Es war (nicht nur) einmal

Vor drei Jahren, als ich Zeit und Bewusstsein schrieb, wurde ich auf den Engländer J. B. Priestley (1894-1984) hingewiesen, der in seinen Bühnenstücken die Zeit thematisierte. Nun las ich I Have Been Here Before von 1937: beeindruckend. Erleben wir alles immer wieder? Dasselbe Leben viele Male? Wie befreien wir uns?

In einem kleinen englischen Gasthof trifft Dr. Görtler ein und verwirrt das Wirtsehepaar Sally und Sam. Wie der deutsche Gelehrte vorhersagt, stößt ein Paar dazu, die Ormunds (er: 40 Jahre, seine Frau Janet: 28), und im vierten Zimmer übernachtet der junge Schulrektor Mr Farrant. Görtler (merkwürdiger Name, wie zusammengesetzt aus Göring, Goebbels, Hitler, aber er ist ein Verfolgter der Nazis) wirkt, als wisse er mehr als die anderen. Ihm gesteht Ormund, der einflussreiche Industrielle, dass er unglücklich ist und seine Frau ihn nicht mehr liebt.

Sally spürt eine Verwirrung, die auf die Anwesenheit Görtlers zurückzuführen ist. Er soll am nächsten Morgen verschwinden. Es wird dramatisch: Ormund ist immer betrunken und hat eine Pistole in seiner Garage, seine Frau Janet geht spazieren, und Farrant bleibt Stunden hinter ihr. Dann … stehen sich die beiden Spaziergänger gegenüber, wechseln ein paar Worte und sinken sich in die Arme. Sie lieben sich.

Dr. Görtler taucht noch einmal auf, weil er sein Notizbuch vermisst, auf dem steht Wiederkehr und Dazwischenkunft. Was es bedeutet, erläutert er Mr Ormund. Wir lebten alles immer wieder, es ist die ewige Wiederkehr, von der auch Nietzsche sprach, aber wir leben in Spiralen, nicht in Kreisen: Wir können uns befreien, trotz allem.

Janet will ihren Mann verlassen und mit Farrant zusammen sein. Nun gesteht Görtler, er habe eine Art Traum gehabt: Die beiden hätten sich gestritten, seien unglücklich gewesen. Warum? Alles sei in die Brüche gegangen, viele Menschen in den Ruin gestürzt, denn Ormund habe sich aus Kummer über die Trennung erschossen. Diese Information aus einer anderen Zukunft lässt die Beteiligten nicht kalt.

Was tun? Janet sagt mutig: Sie werde bei ihrem Mann bleiben. Sie verabschiedet sich von Farrant. Das könnte die Zukunft verändern und alle retten. Ormund ist skeptisch. Wenn sie an seiner Seite bleibe, werde ihn das nicht am Leben halten. Lesen wir den Dialog weiter, um zu hören, wie das im Stück klingt (übersetzt von mir).

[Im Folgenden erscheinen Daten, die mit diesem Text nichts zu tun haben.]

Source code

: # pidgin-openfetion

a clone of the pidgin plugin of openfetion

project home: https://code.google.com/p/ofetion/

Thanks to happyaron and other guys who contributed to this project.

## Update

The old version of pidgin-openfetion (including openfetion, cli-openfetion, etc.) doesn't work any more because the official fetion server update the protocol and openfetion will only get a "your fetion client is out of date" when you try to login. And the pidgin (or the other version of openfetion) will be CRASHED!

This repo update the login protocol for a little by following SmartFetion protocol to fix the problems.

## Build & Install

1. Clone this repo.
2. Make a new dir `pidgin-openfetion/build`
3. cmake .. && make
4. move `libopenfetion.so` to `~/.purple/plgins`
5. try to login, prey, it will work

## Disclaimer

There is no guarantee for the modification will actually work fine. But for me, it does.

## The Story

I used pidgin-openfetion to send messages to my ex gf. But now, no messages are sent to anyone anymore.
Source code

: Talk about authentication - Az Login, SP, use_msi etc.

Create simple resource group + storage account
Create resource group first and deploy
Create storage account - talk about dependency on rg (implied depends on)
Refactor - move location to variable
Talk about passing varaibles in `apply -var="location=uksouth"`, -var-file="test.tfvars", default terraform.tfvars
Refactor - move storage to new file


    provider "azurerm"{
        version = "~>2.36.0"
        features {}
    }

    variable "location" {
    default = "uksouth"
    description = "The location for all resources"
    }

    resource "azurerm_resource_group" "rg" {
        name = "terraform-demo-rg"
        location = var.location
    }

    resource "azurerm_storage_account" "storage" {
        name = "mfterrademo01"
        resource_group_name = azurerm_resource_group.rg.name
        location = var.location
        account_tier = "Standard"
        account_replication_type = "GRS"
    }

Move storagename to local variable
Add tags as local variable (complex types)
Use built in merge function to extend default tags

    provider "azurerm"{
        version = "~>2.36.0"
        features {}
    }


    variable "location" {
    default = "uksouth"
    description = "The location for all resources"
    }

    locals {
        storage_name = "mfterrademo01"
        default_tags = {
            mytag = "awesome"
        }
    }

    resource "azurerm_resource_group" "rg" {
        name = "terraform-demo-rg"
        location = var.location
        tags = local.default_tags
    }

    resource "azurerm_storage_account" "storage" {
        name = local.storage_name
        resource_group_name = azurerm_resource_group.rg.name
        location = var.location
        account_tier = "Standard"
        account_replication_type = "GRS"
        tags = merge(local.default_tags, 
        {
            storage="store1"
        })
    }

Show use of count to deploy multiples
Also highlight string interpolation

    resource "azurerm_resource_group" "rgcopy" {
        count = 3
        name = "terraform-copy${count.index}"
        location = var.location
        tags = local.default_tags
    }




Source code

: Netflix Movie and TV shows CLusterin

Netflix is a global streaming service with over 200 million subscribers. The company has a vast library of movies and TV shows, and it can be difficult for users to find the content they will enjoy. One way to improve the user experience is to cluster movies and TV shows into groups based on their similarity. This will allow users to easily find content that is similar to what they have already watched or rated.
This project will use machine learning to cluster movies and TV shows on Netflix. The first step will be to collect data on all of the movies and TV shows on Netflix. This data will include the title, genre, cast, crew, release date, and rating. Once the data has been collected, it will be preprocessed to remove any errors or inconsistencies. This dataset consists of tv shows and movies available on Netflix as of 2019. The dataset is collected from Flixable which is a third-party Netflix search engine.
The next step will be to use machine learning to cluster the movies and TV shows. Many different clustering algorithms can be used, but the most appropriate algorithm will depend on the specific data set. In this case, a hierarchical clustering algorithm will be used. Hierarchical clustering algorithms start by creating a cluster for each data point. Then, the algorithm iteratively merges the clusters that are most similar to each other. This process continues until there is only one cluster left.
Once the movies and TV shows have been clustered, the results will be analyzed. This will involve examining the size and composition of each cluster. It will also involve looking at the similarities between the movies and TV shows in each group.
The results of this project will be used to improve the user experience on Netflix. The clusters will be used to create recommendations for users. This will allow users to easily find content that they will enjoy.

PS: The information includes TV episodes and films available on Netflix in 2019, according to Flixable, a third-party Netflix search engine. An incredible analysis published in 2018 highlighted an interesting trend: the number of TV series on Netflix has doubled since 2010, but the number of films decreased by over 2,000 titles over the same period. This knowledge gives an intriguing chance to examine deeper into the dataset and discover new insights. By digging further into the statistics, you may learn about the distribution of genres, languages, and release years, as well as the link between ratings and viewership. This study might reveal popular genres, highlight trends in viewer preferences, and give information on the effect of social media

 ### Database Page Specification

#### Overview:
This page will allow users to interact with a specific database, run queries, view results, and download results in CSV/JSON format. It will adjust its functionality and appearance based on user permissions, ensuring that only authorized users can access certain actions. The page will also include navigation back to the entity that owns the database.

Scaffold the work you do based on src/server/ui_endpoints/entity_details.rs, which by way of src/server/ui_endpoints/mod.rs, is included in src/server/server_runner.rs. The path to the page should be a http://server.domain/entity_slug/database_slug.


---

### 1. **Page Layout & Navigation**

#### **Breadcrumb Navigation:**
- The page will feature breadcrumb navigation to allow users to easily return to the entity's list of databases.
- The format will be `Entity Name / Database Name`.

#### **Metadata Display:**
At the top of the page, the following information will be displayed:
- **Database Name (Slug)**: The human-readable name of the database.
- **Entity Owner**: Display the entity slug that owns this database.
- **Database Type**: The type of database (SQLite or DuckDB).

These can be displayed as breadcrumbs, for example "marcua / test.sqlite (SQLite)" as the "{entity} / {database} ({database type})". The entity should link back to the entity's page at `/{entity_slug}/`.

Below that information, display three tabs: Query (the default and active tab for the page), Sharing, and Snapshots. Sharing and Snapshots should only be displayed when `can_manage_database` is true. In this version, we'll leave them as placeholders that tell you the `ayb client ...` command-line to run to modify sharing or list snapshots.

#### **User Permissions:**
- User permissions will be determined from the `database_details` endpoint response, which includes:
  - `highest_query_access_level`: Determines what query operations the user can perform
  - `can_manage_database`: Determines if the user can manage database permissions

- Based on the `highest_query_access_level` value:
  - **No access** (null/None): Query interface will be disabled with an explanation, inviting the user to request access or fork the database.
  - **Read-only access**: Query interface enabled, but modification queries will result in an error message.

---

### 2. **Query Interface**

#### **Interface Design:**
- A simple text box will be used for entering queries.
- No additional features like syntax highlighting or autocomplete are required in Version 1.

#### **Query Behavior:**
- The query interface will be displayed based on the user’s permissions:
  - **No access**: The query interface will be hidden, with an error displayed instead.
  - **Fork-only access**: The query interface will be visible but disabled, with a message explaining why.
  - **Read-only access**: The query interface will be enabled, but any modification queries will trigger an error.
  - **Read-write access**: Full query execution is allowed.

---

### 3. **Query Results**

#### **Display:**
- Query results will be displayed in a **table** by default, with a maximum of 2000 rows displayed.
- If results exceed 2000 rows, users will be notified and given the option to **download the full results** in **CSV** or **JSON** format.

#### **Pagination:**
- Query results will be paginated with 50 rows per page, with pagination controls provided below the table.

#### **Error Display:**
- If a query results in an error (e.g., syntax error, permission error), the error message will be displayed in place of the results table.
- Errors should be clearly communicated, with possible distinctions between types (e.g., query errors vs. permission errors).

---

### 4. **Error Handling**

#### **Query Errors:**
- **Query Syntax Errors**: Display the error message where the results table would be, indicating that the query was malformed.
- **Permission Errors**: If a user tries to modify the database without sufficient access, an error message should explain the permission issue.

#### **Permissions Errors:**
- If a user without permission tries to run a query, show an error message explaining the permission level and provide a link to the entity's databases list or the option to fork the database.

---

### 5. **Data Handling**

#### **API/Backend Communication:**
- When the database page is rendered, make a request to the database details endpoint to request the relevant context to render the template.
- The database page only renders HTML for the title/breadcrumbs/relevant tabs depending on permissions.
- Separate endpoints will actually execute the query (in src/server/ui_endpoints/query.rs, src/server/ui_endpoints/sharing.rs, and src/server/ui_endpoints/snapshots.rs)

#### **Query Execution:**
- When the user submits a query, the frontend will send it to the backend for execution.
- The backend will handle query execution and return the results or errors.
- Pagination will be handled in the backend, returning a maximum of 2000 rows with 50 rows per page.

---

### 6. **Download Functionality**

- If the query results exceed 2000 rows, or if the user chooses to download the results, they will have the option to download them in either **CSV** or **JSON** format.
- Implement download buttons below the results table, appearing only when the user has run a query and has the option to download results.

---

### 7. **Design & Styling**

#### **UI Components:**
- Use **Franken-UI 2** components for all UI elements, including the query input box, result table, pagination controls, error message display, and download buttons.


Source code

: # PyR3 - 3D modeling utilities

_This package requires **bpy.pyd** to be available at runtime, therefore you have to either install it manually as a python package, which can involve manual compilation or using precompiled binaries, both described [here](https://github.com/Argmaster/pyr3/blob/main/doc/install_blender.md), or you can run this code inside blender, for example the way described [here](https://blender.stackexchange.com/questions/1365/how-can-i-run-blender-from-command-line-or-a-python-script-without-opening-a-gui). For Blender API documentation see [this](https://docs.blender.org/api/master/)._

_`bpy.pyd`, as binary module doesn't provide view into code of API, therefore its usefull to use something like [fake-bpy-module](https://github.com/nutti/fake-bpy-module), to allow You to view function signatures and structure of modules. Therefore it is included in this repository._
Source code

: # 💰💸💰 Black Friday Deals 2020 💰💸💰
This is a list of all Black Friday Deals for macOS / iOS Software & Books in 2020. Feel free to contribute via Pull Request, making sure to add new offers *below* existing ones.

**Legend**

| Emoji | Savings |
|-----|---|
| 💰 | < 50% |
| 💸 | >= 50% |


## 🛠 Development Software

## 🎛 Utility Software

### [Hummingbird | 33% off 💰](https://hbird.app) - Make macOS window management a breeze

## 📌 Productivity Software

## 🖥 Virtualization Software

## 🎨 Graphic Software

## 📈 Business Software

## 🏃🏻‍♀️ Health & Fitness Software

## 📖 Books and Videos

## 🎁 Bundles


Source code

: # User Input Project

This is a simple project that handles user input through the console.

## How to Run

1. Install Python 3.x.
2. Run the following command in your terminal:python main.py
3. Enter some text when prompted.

Dr. Görtler: Niemand kann Sie am Leben erhalten, nur Sie selbst.
Ormund: Und ich will nicht weiterleben.
Dr. Görtler 〈trocken〉: Ich werde Ihnen keine Träne nachweinen, mein Freund.
Ormund 〈verärgert〉: Hat Sie zum Teufel jemand darum gebeten?
Dr. Görtler: Aber ich muss Sie daran erinnern — es gibt keinen Ausweg.
Ormund: Nein? Ich nehme an, weil Sie glauben, dass wenn ich den Sprung in die Dunkelheit tue, ich mich wieder in derselbem alten Hamsterrad wiederfinde. Nun, ich glaube es nicht. Ich kann Frieden finden.
Dr. Görtler: Können Sie nicht. Der Frieden wartet nicht irgendwo auf Sie.
Ormund: Wo ist er dann?
Dr. Görtler: Sie müssen ihn schaffen.

Doch dann … ergibt sich eine neue, überraschende Lösung, die man sich auch denken kann. Auf welche Weise könnte die Zukunft noch verändert werden? Unter dem Bild: die Auflösung. Wer das Stück selber lesen will, sollte auf die letzten Zeilen verzichten.

Die Zertrümmerung der Zeit. Bild von Rolf Hannes

Die Zertrümmerung der Zeit. Bild von Rolf Hannes

Nun stellt sich Ormund hin und sagt, seine Frau solle mit Farrant leben. Sie liebten sich doch. Er werde sich nicht das Leben nehmen, er werde tapfer weitermachen. So wird es beschlossen. Damit tritt ein Knick in der Endlosschleife ein. Eine neue Zukunft wird geboren. Vielleicht schaffen wir es beim nächsten Mal. Wir wissen, wo wir versagt haben. Wir werden aufwachen und alles reparieren.